== About this exercise ==
Comb through the entries for "none" and pull out each line that holds it.

------------------------------------

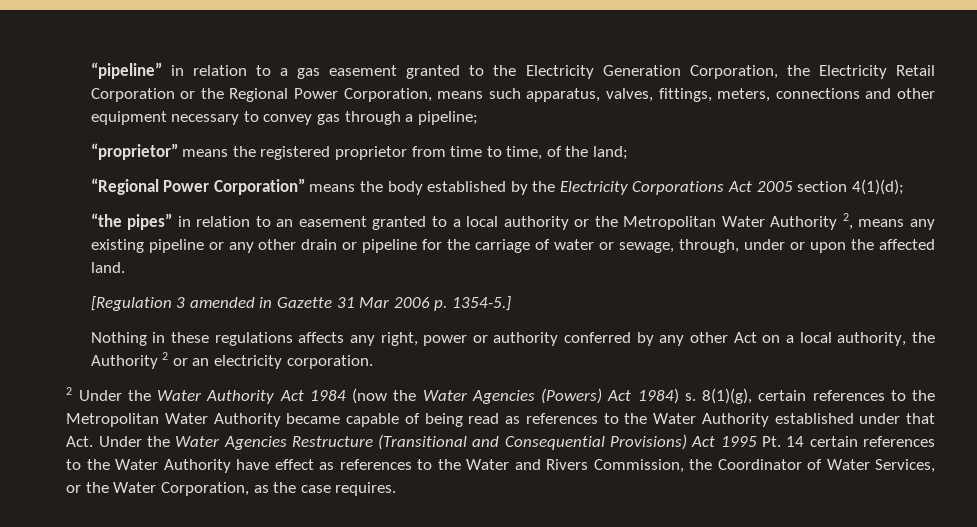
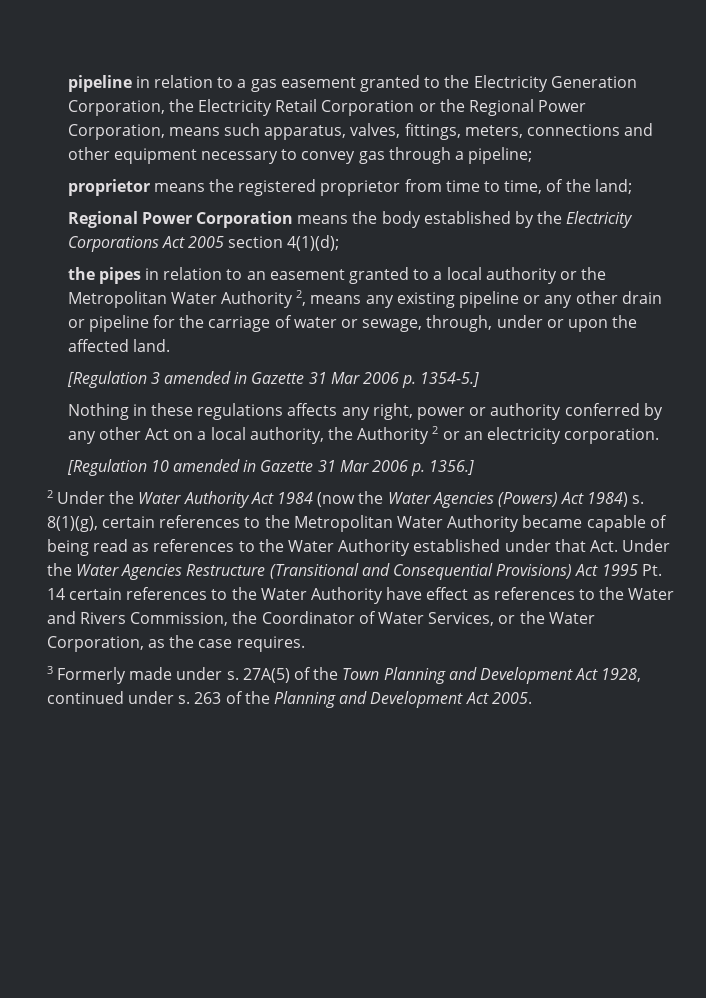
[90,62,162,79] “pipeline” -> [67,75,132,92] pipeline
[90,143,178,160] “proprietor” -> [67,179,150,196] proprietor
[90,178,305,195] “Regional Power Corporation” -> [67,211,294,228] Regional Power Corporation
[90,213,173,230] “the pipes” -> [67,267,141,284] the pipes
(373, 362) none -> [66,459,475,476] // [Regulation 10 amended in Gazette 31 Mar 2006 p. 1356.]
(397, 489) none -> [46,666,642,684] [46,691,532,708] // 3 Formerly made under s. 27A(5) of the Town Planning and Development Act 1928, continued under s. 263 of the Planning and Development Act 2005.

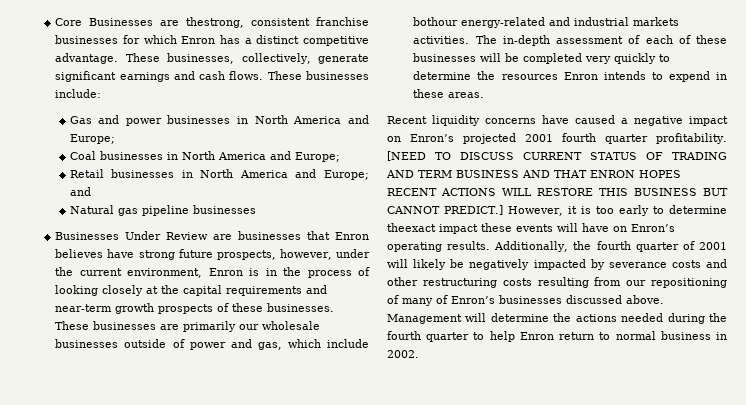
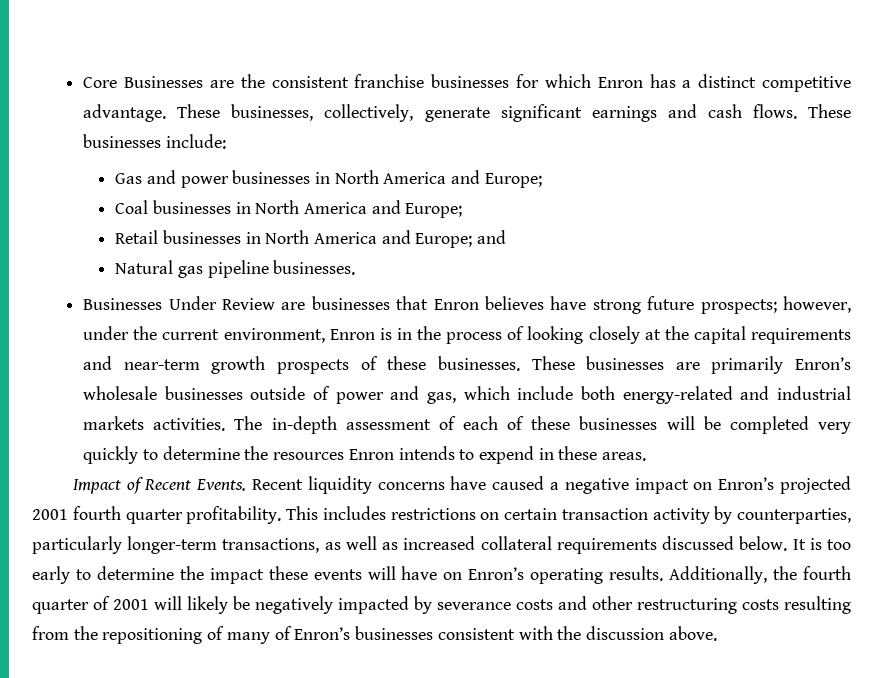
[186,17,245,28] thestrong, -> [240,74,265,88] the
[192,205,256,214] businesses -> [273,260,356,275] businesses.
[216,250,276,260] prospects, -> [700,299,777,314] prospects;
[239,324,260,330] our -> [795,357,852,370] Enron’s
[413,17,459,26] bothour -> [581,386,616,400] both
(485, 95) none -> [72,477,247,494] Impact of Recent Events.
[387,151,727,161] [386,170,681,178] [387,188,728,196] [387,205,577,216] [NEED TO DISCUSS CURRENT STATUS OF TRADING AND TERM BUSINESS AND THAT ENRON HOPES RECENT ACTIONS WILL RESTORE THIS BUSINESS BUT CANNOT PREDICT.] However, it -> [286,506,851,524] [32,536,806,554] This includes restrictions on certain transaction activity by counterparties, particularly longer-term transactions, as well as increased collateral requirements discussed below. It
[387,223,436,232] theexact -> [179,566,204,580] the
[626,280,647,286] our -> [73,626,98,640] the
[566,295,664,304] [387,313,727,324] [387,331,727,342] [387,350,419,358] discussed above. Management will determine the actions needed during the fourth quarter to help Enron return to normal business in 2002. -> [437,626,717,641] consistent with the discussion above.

------------------------------------

== Result ==
(373, 362) none -> [66,459,475,476] // [Regulation 10 amended in Gazette 31 Mar 2006 p. 1356.]
(397, 489) none -> [46,666,642,684] [46,691,532,708] // 3 Formerly made under s. 27A(5) of the Town Planning and Development Act 1928, continued under s. 263 of the Planning and Development Act 2005.
(485, 95) none -> [72,477,247,494] Impact of Recent Events.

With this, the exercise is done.